Schliesslich beglückt uns dieser Autor auch noch mit einer beinahe existenziellen Erfahrung. Der Etappe in Persien und einem absurd-komischen Ausflug nach Babylon, wo ihm mitten im Nirgendwo eine Flasche Münchner Export kredenzt wird, folgt eine 37 Tage lange Karawanenreise. Die Anstrengungen des Kamelritts zermürben Dos Passos ebenso sehr wie die Höflichkeitsrituale und zähen Schutzgeldverhandlungen unterwegs – er träume bereits von Steaks mit viel Zwiebeln, protokolliert er, kann seine Begeisterung für die Wüste aber nicht ganz verbergen. Gleichwohl ist er hocherfreut, als die Reise im französisch besetzten Damaskus schliesslich in «einer vollkommen pariserischen Bar» mit viel Absinth endet.
Nicht fürs BücherregalDie essayistischen Schlusskapitel sind später entstanden und fallen etwas aus dem Rahmen. Sie unterstreichen aber Dos Passos' kapitalismus- und technologieskeptische Haltung, die auch der Islamwissenschafter Stefan Weidner in seinem Nachwort notiert; wobei eine der Stärken des Buches sei, dass die Frage nach den Wohl oder Wehe des «Fortschritts» nicht eindeutig beantwortet werde.

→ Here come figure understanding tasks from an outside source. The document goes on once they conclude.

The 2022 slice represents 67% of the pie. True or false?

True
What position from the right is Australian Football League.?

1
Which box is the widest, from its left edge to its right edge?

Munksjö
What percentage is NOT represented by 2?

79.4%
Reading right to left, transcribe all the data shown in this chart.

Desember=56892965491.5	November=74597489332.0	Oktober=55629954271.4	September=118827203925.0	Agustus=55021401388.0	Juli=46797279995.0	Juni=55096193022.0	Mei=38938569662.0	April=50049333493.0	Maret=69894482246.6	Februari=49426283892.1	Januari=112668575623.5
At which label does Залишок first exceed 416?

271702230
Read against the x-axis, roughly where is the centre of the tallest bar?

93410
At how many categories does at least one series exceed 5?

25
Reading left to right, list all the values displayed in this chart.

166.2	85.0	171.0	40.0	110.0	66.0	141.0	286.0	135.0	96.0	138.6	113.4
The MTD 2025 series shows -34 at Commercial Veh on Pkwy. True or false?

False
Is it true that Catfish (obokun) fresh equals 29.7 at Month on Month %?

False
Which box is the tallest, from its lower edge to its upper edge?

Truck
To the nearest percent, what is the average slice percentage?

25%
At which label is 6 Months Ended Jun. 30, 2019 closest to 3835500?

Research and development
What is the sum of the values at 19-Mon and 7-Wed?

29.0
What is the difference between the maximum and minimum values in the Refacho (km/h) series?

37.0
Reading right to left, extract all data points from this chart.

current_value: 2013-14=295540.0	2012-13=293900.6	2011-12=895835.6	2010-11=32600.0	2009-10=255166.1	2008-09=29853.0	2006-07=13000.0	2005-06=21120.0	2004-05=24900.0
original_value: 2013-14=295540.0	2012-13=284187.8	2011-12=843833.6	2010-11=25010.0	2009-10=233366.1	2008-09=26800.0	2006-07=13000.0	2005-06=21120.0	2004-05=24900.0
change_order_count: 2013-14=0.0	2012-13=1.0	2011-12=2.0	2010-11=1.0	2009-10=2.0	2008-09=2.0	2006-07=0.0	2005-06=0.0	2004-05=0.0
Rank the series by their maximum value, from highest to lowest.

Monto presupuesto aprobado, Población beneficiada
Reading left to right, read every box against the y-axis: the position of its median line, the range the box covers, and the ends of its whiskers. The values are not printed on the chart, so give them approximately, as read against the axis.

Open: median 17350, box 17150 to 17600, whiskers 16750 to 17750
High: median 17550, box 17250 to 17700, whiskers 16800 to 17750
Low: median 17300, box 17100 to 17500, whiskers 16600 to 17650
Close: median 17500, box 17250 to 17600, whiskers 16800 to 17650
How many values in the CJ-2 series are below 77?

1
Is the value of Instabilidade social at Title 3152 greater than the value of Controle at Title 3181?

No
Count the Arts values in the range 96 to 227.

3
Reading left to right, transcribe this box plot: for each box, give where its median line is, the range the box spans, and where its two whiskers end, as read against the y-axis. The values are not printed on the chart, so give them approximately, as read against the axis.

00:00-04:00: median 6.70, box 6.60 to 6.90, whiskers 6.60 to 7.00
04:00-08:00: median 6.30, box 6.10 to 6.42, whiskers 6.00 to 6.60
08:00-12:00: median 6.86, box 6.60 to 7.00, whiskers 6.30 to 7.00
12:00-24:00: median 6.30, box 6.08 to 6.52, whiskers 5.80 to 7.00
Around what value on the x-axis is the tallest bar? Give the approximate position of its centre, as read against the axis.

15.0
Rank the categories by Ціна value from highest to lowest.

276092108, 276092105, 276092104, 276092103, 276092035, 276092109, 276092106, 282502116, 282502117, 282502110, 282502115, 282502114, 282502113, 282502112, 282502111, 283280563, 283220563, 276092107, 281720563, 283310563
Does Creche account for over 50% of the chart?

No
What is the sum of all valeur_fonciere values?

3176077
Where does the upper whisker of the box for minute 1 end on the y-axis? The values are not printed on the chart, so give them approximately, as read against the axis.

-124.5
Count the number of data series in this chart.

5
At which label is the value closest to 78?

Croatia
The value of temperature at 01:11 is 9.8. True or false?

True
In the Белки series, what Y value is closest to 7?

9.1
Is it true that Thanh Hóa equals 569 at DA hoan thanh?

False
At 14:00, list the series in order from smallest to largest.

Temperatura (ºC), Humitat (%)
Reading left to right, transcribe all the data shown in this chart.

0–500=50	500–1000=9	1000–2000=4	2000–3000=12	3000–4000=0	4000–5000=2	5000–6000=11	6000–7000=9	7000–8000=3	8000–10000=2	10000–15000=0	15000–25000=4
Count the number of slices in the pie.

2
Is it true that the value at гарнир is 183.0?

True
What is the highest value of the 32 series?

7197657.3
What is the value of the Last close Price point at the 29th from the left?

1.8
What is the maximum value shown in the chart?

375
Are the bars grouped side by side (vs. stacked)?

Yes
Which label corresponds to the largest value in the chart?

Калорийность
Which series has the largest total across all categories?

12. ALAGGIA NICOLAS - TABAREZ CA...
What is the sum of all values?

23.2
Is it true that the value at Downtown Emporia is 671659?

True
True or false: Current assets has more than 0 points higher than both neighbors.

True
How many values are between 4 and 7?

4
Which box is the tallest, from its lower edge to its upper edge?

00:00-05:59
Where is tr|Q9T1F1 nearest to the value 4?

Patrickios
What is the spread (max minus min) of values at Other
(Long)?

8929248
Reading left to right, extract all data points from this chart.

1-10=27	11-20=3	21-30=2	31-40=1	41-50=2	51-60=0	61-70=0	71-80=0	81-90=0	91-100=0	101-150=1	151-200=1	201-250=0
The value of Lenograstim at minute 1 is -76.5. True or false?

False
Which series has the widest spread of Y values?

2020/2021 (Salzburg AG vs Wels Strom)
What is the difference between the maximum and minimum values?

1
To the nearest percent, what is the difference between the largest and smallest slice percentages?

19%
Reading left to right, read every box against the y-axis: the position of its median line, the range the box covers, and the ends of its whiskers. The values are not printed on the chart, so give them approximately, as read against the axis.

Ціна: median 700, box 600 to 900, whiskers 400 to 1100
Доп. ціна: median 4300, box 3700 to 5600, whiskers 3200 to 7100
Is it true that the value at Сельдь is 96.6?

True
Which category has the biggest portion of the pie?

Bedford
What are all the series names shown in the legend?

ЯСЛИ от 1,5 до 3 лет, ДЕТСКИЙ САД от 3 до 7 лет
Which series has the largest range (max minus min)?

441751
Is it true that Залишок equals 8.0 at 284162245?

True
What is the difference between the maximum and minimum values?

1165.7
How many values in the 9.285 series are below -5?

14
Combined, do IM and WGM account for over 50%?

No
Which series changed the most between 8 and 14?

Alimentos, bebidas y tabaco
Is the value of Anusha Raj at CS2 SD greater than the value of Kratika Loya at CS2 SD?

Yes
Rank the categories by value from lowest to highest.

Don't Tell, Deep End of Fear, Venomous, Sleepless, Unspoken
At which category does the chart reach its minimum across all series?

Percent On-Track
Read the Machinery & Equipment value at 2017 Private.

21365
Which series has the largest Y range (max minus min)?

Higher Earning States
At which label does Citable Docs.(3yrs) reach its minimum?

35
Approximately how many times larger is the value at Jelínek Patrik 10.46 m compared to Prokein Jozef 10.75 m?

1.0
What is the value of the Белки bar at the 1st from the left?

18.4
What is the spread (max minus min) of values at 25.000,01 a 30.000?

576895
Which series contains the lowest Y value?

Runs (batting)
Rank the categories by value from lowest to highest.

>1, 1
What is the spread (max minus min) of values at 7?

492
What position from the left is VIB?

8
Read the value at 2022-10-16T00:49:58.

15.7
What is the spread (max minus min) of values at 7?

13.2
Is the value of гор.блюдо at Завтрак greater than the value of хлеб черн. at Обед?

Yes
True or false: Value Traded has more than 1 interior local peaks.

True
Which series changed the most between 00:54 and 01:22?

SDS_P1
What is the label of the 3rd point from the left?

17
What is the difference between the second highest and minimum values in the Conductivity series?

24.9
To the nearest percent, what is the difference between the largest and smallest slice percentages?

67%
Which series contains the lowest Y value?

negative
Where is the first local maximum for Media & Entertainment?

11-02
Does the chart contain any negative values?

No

Auch ungeachtet einer solchen Tiefendimension möchte man dieses Buch wieder und wieder zur Hand nehmen, so unterhaltsam, scharf beobachtet, brüllend komisch und bisweilen bitter ist es. «Orient-Express» zählt zu denjenigen Werken, denen man eine handliche Taschenbuchausgabe wünscht, die man dereinst zerfleddert im Reisegepäck mit sich führen kann. Dies ist kein Buch fürs Bücherregal, sondern für das Meer, die Strasse, das Abenteuer, das Leben.
John Dos Passos: Orient-Express. Aus dem Englischen von Matthias Fienbork, mit einem Nachwort von Stefan Weidner. Nagel & Kimche, München 2013. 207 S., Fr. 26.90.